Task directions:
Copy out again, unchanged, the line that contains "assign sum=a^b^cin;" and every line after it down to the last line of the data.

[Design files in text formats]
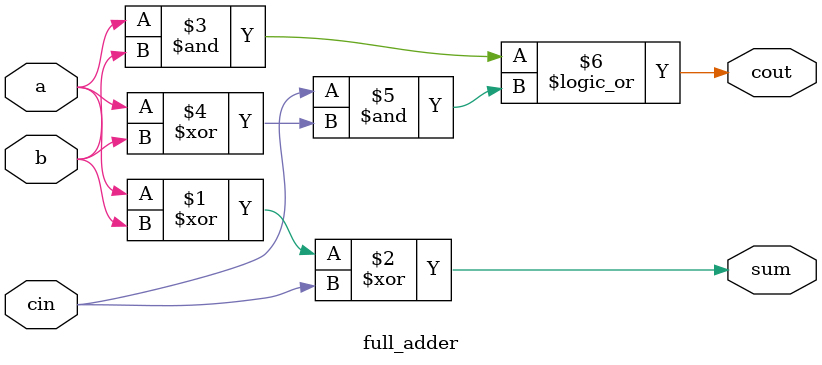
<source format=v>

module full_adder(input a,b,cin, output sum,cout);
assign sum=a^b^cin;
assign cout=(a&b)||cin&(a^b);
endmodule
</source>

Completed task:
assign sum=a^b^cin;
assign cout=(a&b)||cin&(a^b);
endmodule
</source>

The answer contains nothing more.